Why it is hard to innovate?
“Another blog revolving around the probably most overrated topic of our era”. This could be the initial thought for many people and to be honest I could be one of them if it was not me writing it. Yes I am talking about innovation. Actually I will mainly address the core content of innovation, which in my point of view is “Change” and “Adapting to change”.
Again change is not a new topic. Heraclitus around BC.500 stated “Everything changes and nothing stands still”, though most known interpretation of this quote is “Only constant in life is change itself”. Another example comes from Machiavelli around 1500s “Who so ever desires constant success must change his conduct with the times”. So we can say this is definitely not new.
Through history we have seen the effects of change. In the history of corporations, we have read many transformational stories of companies led by a visionary leadership. The main essence of transformation is about rediscovering the core principles of a company and building a new methodology/model around that.
If we are dealing with a concept that represents itself in different variations, the question we must ask is “So what is changed?”.
The importance of innovation culture
According to Gary Hamel, “Change itself is changed”. If we look into past, we can see a linear improvement. If we look forward, graphic becomes exponential. So we need faster transformational cycles, and here comes the importance of innovation culture that reinforces the daily transformation… or… maybe not.
I was recently talking with a close friend of mine, who is an entrepreneur. After a few failures, he is now running a successful SME. Here’s his comment about innovation: “an overrated topic”. “You call it innovation; I call it doing your job right. Many people in the corporate world may object to this, indeed I was one of them. Doing your job right does not imply innovation; it means you are managing within a status quo. There is no change involved for this”. As I questioned his comment and he explained how he managed obstacles and outrun the competition in a niche market where he was not the first entrant, I realized something else, a shocking difference in terms of perception of “doing your job right”. It was a total collection of daily micro level transformations. An entrepreneur always focuses on the core ideals/goals of the business, and does his/her job right by committing to these ideals/goals. On the other hand when a corporate worker is “doing his/her job right” it means applying the rulesets (processes/methods); and innovation is mostly based on questioning these rulesets.
Adapting to change
Corporations are built on ideals/goals, it is their core foundation. Founders run their companies through these ideals and their first circle of employees can internalize these easily and rapidly. The issue is you cannot expand rapidly. So you need to formalize the work by creating the rulesets, processes and methods. Through time these rulesets, in perception, become the core of the business and this leads to the famous inappropriate behavior of “That is not how we do it here”.

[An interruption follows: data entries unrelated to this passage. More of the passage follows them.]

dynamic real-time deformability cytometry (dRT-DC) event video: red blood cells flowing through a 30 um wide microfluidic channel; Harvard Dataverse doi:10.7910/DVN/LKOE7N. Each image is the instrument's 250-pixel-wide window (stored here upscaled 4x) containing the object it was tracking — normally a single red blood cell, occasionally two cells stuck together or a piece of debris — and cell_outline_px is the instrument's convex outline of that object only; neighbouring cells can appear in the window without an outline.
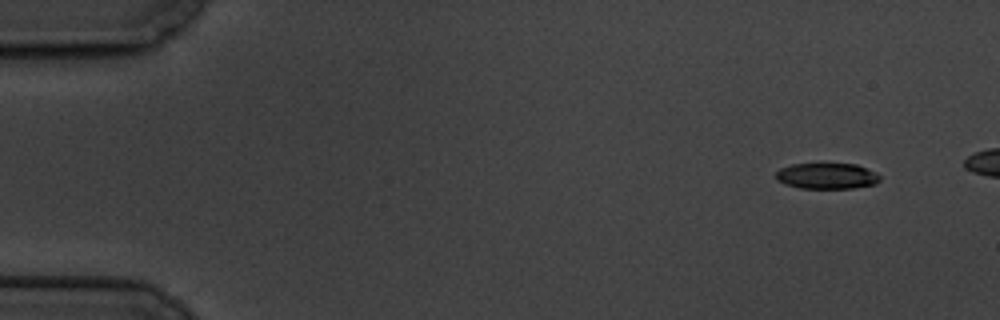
{"species": "common noctule bat (a hibernating species)", "species_latin": "Nyctalus noctula", "temperature_condition": "cold", "stored_images_in_passage": 7, "camera_frame_rate_fps": 3000, "um_per_image_px": 0.085, "animal": {"sex": "male", "body_mass_g": 19.5, "forearm_length_mm": 54.6}, "frame": {"image": 1, "passage_image": 1, "time_ms": 0.0, "image_size_px": [1000, 320], "cell_outline_px": [[880, 180], [876, 184], [852, 188], [800, 188], [784, 184], [776, 180], [776, 172], [780, 168], [792, 164], [856, 164], [880, 176]], "centroid_in_image_um": [70.24, 14.97], "position_along_channel_um": 14.8, "area_um2": 15.55}}
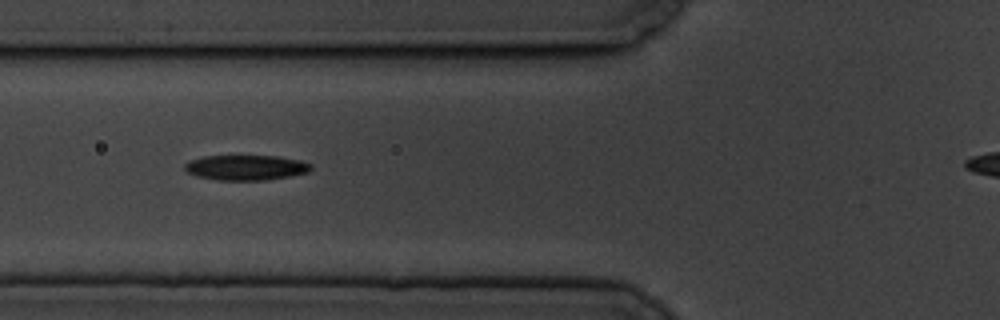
{"frame": {"image": 2, "passage_image": 6, "time_ms": 6.0, "image_size_px": [1000, 320], "cell_outline_px": [[312, 168], [308, 172], [288, 176], [264, 180], [216, 180], [196, 176], [184, 172], [184, 164], [188, 160], [204, 156], [280, 156], [300, 160], [312, 164]], "centroid_in_image_um": [20.85, 14.24], "position_along_channel_um": 104.9, "area_um2": 18.67}}
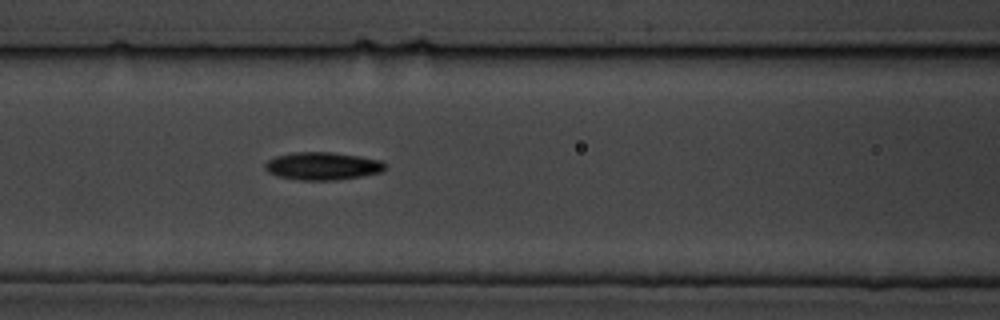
{"frame": {"image": 3, "passage_image": 7, "time_ms": 7.0, "image_size_px": [1000, 320], "cell_outline_px": [[388, 168], [380, 172], [360, 176], [336, 180], [300, 180], [276, 176], [268, 172], [264, 168], [264, 164], [268, 160], [276, 156], [292, 152], [332, 152], [360, 156], [380, 160], [388, 164]], "centroid_in_image_um": [27.42, 14.11], "position_along_channel_um": 139.2, "area_um2": 19.59}}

With market evolution, these established companies start a transformation program which (if successful) basically reminds them their foundational ideals and build up a new methodology fitting into the changing environment.
But as the pace of change increases every day, it is becoming obsolete for companies to launch a new transformational program through these kinds of mega cycles; another shockwave might impact and disrupt their business. So what is the answer?
The Digital Transformation Journey
We are defining Digital Transformation as a never ending Journey, without a finish line. That is the path we should follow. That is why digital transformation is not just using different technologies in different context but it is also a journey to transform businesses into flexible organizations that can evolve and survive in a rapidly changing environment.
We have started with Innovation and Change, and end up with Digital Transformation. We started with the question “why it is hard to innovate?” And at the end do we have an answer? Is it related to Digital Transformation? Innovation is hard because it is a matter of breaking up established behaviors and building up new ones. As humans we are not digitized (yet!) and cannot switch from one mode to another in the speed of light. It is related to Digital Transformation because you cannot create a never ending journey with the established behavior that originated from the 1st industrial revolution.
In a nutshell, we have talked about continuous improvement in all aspects of business to adapt the environment. What about breakthroughs? Tsunami’s of business world? After adopting a behavior change would it be sufficient to survive from Tsunami? Why it is hard to predict a breakthrough? I will investigate these in my next blog post.